The original argument commits a classic logical flaw: it assumes that because legal photocopying is restricted to books 50+ years old, ANY illegal photocopying must involve books 50+ years old. But this ignores that people might simply break the law and illegally photocopy newer books too. We need to find parallel scenarios where someone incorrectly assumes that rule-breaking only happens in permitted categories, rather than recognizing that people might just ignore the rules entirely.

Answer Choices Explained
A
Any member of the solar system must be either a planet or a moon, so if an asteroid is neither a planet nor a moon, it must not be a member of the solar system.
This argument has valid logical structure. It starts with 'Solar system members must be planets or moons' and correctly concludes 'If something is neither planet nor moon, it's not in the solar system.' This is proper contrapositive reasoning (if A then B becomes if not B then not A), not the flawed reversal we see in the original argument.
B
Anyone who rides a city bus must buy a bus pass, and since Demetrios has a bus pass, he must be riding on a city bus.

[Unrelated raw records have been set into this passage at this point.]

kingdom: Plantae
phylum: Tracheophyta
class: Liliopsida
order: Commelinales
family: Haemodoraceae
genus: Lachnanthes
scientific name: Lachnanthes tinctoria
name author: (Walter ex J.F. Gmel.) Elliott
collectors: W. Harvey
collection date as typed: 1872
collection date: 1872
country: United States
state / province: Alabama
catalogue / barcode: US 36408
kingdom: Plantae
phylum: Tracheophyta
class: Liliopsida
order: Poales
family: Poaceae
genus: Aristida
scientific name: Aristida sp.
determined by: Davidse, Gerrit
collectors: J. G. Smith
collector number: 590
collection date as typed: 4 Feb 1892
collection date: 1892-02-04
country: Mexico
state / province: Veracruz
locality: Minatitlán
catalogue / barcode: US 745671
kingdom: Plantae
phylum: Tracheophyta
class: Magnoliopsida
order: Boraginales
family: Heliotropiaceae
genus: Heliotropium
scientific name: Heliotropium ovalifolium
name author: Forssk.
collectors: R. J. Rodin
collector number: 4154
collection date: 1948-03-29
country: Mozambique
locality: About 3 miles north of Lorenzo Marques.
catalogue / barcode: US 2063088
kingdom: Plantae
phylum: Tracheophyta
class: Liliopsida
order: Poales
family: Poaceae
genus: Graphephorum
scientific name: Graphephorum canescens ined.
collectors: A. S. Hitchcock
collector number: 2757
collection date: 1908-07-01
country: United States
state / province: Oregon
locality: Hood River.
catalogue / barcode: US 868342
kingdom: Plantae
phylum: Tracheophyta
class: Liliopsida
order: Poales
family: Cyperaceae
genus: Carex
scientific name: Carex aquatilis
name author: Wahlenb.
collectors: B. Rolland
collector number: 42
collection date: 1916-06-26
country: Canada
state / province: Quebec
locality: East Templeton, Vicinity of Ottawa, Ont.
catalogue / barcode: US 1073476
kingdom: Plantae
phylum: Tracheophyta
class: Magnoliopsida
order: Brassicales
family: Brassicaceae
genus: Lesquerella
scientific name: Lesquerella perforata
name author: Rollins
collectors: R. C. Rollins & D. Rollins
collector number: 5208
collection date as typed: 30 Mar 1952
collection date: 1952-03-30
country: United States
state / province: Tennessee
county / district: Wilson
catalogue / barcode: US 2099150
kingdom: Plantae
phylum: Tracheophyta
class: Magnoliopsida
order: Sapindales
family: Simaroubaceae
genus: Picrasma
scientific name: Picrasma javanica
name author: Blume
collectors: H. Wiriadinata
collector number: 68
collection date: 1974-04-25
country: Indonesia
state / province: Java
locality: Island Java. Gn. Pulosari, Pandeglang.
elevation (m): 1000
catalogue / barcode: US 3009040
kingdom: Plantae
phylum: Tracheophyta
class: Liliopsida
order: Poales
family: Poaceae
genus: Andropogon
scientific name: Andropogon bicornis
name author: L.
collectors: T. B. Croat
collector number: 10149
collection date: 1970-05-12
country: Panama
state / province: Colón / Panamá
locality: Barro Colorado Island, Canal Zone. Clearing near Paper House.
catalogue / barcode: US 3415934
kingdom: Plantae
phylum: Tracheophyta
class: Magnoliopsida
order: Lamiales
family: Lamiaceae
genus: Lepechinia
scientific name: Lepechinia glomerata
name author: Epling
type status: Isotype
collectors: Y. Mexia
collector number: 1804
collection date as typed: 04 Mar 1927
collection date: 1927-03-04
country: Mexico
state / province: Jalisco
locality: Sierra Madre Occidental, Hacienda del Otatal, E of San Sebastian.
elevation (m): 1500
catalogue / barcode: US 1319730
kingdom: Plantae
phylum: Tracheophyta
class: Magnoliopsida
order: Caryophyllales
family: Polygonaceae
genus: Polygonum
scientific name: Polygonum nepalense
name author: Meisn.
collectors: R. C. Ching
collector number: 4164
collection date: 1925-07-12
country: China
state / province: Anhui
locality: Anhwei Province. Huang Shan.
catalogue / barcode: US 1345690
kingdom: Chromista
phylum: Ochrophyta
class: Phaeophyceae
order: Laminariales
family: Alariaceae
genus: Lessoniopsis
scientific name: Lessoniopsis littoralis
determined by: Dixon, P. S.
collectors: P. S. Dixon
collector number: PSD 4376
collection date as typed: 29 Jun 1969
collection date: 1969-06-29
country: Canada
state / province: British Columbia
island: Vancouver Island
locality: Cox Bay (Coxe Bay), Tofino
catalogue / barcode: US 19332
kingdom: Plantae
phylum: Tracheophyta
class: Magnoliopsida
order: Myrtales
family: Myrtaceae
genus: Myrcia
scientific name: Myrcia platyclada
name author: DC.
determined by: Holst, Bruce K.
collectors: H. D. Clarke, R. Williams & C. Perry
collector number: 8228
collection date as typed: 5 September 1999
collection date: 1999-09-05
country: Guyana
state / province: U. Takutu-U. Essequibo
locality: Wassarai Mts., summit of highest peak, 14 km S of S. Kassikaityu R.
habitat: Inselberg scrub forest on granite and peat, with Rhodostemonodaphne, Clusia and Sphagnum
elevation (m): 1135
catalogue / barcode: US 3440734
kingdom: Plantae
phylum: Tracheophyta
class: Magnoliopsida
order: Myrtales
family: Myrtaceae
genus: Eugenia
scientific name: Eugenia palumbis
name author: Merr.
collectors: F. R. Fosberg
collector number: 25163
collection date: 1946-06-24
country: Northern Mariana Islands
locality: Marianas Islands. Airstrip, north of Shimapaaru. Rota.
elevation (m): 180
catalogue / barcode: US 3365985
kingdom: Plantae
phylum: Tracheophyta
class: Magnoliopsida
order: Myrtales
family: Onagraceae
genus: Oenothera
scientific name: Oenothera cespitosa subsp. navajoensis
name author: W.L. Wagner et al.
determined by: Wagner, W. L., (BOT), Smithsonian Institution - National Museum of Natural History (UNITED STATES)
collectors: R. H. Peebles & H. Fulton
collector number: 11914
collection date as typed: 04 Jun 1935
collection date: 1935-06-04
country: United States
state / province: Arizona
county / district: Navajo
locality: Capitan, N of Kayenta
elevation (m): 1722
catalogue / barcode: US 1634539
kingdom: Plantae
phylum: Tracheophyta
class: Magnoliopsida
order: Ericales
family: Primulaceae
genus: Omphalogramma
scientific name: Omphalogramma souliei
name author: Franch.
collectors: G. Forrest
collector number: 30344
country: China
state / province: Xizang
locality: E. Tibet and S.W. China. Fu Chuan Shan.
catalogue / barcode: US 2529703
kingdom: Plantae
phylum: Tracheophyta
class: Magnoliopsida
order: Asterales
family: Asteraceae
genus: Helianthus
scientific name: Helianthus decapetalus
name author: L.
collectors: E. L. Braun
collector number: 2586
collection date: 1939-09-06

This commits a different logical error - affirming the consequent. The premise 'Bus riders must buy passes' doesn't allow us to conclude 'Pass holders must be bus riders' (Demetrios could have bought a pass but not be currently riding). While flawed, this isn't the same type of error as assuming rule violations only happen in permitted categories.
C
A driver who turns right must signal, so any driver who did not signal must not have turned right.
This perfectly mirrors the original flaw. The premise 'Right-turning drivers must signal' gets incorrectly flipped to 'Non-signaling drivers must not have turned right.' This ignores that drivers might simply break the rule and turn right without signaling - exactly like how people might illegally photocopy newer books despite the law. Both arguments assume compliance when reasoning about violations.
D
Anyone who legally crosses a national boundary must have a passport; thus anyone who does not have a passport cannot legally cross a national boundary.
This shows proper logical reasoning. 'Legal border crossers must have passports' correctly leads to 'People without passports cannot legally cross borders.' This is valid contrapositive logic, not the flawed assumption about rule-breaking that characterizes our original argument.
E
Any wage earner residing in the state must pay state taxes, so since Blodwen pays state taxes, she must be resident in the state.
Like choice B, this commits affirming the consequent ('Tax payers must be residents' doesn't prove 'Residents must be taxpayers'). While logically flawed, it doesn't exhibit the specific error of assuming that prohibited activities only occur in permitted scenarios.